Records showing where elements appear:
****************

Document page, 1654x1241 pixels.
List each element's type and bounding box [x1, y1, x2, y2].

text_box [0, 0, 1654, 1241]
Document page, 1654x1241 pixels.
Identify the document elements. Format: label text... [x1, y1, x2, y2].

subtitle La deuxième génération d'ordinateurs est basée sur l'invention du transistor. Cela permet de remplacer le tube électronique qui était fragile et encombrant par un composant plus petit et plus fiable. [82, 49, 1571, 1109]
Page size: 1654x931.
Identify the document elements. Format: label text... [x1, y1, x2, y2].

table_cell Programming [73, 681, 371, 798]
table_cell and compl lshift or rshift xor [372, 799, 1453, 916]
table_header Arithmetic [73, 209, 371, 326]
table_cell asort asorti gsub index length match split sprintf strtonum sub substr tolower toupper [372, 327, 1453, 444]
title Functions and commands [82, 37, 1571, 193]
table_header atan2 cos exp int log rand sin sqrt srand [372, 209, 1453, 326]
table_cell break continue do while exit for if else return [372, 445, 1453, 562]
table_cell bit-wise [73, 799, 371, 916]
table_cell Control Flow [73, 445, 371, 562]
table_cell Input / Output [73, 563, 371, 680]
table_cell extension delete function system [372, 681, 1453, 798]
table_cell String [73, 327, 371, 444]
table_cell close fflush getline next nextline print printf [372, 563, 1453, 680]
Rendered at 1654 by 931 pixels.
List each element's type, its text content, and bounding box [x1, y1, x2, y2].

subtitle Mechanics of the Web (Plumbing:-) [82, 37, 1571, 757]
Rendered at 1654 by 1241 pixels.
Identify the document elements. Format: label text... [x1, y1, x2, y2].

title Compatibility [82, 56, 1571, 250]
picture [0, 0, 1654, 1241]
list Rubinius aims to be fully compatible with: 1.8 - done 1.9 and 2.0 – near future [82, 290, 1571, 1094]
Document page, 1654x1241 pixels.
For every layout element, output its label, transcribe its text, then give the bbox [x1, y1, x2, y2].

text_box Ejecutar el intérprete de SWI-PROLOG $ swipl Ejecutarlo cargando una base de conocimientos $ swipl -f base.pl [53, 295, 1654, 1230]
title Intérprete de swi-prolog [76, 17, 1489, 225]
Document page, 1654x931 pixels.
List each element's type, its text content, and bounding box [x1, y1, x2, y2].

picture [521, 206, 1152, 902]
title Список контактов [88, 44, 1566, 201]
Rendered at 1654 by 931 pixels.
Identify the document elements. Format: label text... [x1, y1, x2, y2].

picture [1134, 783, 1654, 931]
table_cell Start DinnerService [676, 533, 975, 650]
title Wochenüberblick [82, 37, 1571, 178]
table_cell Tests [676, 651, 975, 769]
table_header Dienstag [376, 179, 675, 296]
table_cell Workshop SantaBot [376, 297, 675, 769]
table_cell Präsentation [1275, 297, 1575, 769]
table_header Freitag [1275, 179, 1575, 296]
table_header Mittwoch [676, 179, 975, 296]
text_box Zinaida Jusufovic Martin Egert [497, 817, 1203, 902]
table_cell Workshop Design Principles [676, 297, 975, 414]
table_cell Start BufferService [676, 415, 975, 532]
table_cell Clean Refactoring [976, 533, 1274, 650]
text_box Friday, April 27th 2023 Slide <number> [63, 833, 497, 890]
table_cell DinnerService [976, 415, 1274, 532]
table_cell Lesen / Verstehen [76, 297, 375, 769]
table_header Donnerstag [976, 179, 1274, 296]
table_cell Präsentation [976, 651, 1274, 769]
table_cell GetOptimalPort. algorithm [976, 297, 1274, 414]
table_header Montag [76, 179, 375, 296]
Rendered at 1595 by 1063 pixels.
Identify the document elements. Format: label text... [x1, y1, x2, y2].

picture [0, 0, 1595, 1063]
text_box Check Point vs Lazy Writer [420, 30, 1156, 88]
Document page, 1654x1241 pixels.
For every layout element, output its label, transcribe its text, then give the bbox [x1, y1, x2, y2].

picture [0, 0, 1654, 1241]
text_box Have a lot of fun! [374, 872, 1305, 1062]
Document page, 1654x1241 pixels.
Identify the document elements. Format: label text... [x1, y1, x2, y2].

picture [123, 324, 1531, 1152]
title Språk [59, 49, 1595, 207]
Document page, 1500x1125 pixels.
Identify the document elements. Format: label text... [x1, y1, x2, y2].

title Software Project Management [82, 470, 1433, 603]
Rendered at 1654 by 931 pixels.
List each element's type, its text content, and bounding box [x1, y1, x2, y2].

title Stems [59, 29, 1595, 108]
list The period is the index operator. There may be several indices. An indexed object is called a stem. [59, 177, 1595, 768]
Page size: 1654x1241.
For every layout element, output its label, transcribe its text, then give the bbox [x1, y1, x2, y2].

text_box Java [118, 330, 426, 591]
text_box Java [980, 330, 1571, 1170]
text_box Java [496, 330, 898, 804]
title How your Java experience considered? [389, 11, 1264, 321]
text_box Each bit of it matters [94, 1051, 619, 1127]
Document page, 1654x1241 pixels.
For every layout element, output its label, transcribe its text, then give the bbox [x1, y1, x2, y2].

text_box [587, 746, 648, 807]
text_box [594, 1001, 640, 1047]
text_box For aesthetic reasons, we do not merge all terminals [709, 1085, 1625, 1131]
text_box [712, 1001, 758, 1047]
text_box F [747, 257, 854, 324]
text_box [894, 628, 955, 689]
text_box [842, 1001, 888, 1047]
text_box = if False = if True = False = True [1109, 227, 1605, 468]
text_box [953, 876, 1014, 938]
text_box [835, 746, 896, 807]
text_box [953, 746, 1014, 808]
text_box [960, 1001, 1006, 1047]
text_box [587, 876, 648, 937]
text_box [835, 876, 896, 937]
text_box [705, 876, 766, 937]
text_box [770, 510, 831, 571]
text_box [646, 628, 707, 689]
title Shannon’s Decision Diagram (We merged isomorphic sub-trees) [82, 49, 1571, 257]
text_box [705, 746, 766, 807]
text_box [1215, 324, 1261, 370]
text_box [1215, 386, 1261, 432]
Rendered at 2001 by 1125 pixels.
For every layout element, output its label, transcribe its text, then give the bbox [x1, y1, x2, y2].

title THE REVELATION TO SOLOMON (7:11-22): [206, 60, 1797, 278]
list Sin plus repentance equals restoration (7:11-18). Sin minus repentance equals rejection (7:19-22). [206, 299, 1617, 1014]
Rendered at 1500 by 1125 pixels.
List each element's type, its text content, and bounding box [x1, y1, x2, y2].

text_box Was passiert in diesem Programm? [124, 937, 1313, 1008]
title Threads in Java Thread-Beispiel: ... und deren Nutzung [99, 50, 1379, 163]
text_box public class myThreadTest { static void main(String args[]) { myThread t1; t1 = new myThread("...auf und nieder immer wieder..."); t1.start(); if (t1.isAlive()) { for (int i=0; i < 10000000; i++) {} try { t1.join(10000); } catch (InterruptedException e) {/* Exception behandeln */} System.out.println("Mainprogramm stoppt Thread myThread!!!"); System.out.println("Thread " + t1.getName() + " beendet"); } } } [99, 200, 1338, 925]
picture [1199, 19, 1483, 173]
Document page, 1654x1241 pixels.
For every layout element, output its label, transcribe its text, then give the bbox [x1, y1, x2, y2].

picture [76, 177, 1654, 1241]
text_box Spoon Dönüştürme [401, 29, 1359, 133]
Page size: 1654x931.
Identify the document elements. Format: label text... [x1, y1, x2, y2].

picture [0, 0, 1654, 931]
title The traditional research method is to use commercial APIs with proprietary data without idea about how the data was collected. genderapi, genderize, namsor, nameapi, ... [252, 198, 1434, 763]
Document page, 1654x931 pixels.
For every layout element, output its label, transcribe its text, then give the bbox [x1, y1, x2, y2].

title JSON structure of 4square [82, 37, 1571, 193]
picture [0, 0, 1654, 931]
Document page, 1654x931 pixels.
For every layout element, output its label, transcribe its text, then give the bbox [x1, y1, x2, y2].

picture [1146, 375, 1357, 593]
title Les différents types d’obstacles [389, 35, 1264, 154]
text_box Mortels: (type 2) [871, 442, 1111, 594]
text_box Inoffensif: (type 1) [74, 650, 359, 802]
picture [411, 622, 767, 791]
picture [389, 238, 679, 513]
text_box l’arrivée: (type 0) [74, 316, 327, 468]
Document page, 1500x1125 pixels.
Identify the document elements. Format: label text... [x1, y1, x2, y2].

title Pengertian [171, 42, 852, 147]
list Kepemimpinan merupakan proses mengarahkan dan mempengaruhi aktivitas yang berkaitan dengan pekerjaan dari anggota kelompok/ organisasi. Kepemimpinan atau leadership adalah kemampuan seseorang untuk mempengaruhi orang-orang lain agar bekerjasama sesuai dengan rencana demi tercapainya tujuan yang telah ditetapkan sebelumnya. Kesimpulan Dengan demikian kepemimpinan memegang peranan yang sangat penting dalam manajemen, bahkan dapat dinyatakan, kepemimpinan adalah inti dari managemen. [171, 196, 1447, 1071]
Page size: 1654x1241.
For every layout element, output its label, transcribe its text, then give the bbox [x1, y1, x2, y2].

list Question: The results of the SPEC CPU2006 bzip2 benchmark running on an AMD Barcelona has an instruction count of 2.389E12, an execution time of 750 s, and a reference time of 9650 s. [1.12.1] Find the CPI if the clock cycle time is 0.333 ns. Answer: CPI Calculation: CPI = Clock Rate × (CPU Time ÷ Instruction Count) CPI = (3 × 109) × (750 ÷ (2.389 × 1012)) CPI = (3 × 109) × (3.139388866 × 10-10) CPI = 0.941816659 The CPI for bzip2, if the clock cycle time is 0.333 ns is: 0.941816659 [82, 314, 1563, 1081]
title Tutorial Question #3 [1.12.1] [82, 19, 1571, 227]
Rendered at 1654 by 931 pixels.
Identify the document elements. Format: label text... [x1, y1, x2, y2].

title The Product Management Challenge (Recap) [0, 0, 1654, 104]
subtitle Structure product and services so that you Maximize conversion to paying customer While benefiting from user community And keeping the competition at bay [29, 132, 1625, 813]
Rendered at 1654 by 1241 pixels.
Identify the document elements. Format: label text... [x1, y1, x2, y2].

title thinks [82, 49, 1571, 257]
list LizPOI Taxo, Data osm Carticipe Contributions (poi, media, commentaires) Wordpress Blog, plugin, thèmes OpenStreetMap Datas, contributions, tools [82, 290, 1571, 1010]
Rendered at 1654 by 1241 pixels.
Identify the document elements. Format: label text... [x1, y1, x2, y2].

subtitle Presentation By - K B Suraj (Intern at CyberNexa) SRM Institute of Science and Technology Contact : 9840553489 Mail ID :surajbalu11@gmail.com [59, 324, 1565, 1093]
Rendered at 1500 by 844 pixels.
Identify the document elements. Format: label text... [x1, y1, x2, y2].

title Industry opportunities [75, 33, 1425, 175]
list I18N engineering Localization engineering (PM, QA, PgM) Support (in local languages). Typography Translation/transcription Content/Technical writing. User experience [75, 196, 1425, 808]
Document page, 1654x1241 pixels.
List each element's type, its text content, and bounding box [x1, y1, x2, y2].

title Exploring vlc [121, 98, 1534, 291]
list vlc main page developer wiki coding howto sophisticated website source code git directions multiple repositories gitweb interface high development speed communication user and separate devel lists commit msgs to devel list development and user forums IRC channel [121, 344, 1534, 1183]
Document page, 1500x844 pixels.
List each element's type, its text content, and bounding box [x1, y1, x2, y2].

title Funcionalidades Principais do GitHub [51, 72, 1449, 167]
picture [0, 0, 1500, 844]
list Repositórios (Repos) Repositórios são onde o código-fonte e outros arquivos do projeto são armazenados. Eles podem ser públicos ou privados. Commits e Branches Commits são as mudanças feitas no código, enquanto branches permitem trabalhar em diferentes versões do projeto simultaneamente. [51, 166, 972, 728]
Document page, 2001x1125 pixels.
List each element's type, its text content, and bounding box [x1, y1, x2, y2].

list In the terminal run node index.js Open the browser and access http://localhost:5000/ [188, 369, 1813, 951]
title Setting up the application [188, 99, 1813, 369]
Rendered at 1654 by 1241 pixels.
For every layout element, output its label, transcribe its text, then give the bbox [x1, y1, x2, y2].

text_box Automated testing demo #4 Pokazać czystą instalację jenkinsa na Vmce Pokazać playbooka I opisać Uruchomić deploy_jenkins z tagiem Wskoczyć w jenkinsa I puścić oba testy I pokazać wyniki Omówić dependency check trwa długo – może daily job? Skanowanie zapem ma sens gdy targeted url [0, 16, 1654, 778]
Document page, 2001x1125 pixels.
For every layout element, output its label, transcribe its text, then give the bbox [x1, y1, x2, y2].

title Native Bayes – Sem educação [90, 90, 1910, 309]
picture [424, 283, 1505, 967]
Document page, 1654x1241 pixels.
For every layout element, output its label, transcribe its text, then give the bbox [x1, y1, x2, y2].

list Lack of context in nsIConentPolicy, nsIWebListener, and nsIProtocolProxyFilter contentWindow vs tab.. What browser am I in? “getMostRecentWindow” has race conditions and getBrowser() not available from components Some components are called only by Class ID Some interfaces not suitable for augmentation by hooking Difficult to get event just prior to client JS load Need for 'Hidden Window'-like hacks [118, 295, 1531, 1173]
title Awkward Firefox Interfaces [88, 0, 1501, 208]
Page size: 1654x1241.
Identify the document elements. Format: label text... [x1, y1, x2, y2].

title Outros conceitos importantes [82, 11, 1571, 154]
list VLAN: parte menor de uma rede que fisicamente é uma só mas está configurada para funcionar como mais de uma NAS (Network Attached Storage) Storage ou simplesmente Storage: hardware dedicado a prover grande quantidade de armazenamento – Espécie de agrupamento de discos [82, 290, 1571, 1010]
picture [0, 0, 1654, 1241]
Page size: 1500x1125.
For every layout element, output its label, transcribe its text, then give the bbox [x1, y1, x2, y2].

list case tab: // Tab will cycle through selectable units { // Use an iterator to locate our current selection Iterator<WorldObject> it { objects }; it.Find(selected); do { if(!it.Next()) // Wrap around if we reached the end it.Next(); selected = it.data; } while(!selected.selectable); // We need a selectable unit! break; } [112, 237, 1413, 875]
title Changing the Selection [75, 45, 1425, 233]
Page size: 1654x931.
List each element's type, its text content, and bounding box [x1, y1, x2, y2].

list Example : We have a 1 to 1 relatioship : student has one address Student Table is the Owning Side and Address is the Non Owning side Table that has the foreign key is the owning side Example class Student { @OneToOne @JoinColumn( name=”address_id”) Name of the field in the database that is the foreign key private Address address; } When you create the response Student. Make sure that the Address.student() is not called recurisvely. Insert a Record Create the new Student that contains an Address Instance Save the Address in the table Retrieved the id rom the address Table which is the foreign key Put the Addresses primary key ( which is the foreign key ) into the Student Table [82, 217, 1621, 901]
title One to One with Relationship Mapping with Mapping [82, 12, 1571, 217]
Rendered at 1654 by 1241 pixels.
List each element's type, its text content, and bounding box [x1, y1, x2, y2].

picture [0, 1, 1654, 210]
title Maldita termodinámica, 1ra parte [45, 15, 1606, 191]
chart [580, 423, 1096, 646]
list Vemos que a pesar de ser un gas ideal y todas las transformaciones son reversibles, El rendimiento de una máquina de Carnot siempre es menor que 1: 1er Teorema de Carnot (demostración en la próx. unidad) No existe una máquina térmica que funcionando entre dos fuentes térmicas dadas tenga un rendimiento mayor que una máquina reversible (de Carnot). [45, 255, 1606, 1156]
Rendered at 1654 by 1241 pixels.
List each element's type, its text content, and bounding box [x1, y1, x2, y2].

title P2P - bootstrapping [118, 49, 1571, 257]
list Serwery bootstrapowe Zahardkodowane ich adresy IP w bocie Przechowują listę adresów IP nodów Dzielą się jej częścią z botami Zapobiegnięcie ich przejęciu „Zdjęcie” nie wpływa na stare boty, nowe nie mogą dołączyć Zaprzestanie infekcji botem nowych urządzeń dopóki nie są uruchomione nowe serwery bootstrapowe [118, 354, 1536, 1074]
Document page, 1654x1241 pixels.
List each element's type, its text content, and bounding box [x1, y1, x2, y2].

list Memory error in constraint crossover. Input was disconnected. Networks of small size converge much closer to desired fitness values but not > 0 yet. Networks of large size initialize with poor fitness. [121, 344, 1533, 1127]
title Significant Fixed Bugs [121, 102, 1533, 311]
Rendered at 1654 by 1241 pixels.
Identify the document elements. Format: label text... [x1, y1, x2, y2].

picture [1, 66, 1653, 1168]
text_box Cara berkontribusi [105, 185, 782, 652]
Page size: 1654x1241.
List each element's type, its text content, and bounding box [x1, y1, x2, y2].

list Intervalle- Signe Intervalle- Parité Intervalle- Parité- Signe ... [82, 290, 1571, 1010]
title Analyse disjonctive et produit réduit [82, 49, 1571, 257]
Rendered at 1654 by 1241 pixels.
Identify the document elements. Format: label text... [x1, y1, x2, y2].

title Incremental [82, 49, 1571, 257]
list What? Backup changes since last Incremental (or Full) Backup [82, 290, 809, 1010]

****************

Objective: Reproduce the lines above verbatim, starting with the first one and ending with the line that contains "subtitle La deuxième", including both of those lines.

Completed task:
Document page, 1654x1241 pixels.
List each element's type and bounding box [x1, y1, x2, y2].

text_box [0, 0, 1654, 1241]
Document page, 1654x1241 pixels.
Identify the document elements. Format: label text... [x1, y1, x2, y2].

subtitle La deuxième génération d'ordinateurs est basée sur l'invention du transistor. Cela permet de remplacer le tube électronique qui était fragile et encombrant par un composant plus petit et plus fiable. [82, 49, 1571, 1109]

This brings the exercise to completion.